Here is a simple diagram which captures the evolution of Agentic Action-Space.
Phase 4: Composite Agentic Actions
Now, one might wonder whether there are more action types that will be added to the Action Space.
The answer is both “Yes” and “No”. “No”, because most systems, whether human or computer, only have these four fundamental action types. However, “Yes”, because these fundamental action types can be combined to create multiple Composite Action Types. For instance, planning is a composite action type that can be implemented by combining two fundamental actions – reasoning and retrieval.

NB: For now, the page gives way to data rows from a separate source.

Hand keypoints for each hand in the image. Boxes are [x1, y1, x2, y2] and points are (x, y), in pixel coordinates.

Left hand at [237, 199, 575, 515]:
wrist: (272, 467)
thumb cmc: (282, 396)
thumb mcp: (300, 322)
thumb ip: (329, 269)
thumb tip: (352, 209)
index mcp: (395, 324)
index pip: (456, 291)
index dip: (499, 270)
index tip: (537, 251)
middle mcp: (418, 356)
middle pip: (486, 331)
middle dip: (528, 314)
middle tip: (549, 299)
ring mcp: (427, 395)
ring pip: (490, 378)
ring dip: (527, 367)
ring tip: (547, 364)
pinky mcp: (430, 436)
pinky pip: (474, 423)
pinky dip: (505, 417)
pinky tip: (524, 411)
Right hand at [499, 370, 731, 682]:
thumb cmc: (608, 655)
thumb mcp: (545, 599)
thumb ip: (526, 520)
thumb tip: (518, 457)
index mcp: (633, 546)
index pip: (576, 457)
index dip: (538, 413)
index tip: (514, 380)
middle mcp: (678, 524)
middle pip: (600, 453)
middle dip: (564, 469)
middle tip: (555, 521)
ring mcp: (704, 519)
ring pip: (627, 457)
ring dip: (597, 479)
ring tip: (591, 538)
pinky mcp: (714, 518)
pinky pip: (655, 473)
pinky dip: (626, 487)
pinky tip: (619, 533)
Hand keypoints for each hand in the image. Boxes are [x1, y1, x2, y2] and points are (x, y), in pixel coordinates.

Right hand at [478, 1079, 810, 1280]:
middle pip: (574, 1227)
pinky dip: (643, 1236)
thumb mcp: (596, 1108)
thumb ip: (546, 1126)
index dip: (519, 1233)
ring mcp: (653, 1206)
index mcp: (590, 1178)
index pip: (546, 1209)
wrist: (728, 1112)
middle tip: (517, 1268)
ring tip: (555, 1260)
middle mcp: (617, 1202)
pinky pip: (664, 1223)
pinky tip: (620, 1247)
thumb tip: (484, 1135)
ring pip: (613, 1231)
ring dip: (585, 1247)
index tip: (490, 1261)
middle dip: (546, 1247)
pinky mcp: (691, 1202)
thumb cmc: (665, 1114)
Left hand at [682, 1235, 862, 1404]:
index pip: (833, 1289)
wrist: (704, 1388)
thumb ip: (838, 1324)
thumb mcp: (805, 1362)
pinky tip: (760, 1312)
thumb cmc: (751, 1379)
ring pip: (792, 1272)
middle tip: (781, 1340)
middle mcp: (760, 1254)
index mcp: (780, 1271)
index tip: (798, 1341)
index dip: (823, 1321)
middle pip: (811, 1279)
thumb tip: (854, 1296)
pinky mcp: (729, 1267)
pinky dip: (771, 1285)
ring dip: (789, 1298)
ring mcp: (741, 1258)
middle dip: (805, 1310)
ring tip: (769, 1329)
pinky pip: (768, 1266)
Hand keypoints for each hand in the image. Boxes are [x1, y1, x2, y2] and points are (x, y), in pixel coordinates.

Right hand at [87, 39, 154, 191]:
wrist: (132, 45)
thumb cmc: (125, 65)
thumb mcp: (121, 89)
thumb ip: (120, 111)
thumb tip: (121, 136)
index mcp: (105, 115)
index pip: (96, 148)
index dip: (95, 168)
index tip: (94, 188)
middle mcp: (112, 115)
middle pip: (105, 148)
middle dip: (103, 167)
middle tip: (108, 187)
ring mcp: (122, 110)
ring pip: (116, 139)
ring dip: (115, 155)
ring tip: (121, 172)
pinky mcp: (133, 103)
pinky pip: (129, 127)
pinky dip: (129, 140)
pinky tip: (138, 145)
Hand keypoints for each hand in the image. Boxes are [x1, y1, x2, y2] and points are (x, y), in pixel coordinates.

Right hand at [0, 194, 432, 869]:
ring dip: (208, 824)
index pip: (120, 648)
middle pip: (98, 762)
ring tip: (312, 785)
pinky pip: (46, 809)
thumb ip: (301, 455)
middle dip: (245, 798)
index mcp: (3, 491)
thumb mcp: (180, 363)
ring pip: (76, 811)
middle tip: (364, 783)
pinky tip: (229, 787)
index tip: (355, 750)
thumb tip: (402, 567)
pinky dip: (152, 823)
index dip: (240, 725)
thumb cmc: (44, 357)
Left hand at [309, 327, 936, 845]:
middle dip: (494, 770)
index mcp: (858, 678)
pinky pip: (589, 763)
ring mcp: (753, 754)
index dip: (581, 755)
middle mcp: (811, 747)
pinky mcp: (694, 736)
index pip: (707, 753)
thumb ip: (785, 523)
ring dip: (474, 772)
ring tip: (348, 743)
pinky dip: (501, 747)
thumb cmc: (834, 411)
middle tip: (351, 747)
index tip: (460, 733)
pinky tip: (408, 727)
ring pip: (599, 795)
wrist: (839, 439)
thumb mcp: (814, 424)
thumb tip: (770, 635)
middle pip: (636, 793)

Planning as a Composite Action
In the Generative Agents paper, the agents try to imitate human behaviour. Every interaction with the external world is getting logged into the memory stream. When an agent has to plan its day, it retrieves the past events from its memory (Retrieval) and then calls an LLM (Reasoning) to create the plan. Thus, Planning is a higher order action which leverages two fundamental actions – Reasoning and Retrieval. Now, the question arises – What are the implications of identifying Planning as a new Action type.
Implications of adding new Actions in Action-Space
Every time we add a new type of Action in the Action-Space, the execution flow of the agent needs to be modified. To illustrate this, let’s compare two agent designs – a ReAct Agent and a Planner Agent.
Here is the logic of a vanilla ReAct agent:
Compare the above diagram with the following diagram which represents the logic of a Planner based agent:
Notice how the decision-making process, also known as agent design, changes when we incorporate new components, such as planning. Similarly, adding tools to interact with long-term memory will also alter the agent design. Conversely, the inclusion of another tool like a Google search tool won’t modify the agent design, as it’s just another tool for Grounding. In conclusion, if the addition of any tool or capability results in changes to the execution flow, we are most probably introducing new Fundamental or Composite Action types.
Parallel Actions
In the ReAct design, typically only one tool is called at a time. This means when a new event happens, you cannot execute multiple actions (say learning and grounding).
If we draw inspiration from humans, we will realise that humans often take actions in parallel. Whenever we see new information, we use it to decide our next step (reasoning), we remember any similar instance from the past (retrieval), we save this new experience for future reference (learning) and we also interact with the external world (grounding).
Interestingly, OpenAI’s function calling has added support for parallel function calling. MemGPT is one of the few agent frameworks which is trying to leverage parallel function calling in its agent design. It’s also among the earliest frameworks to support long-term-memory. For those interested in delving deeper into memory-related actions (Learning and Retrieval), MemGPT serves as an excellent starting point.
Conclusion & Next Steps
In this post, we examined various types of actions within the Agentic Action Space and the effects of adding new action types on decision-making procedures. In the next installment of the Towards AGI series, we will delve deeper, using actual code to explore innovations in decision-making procedures.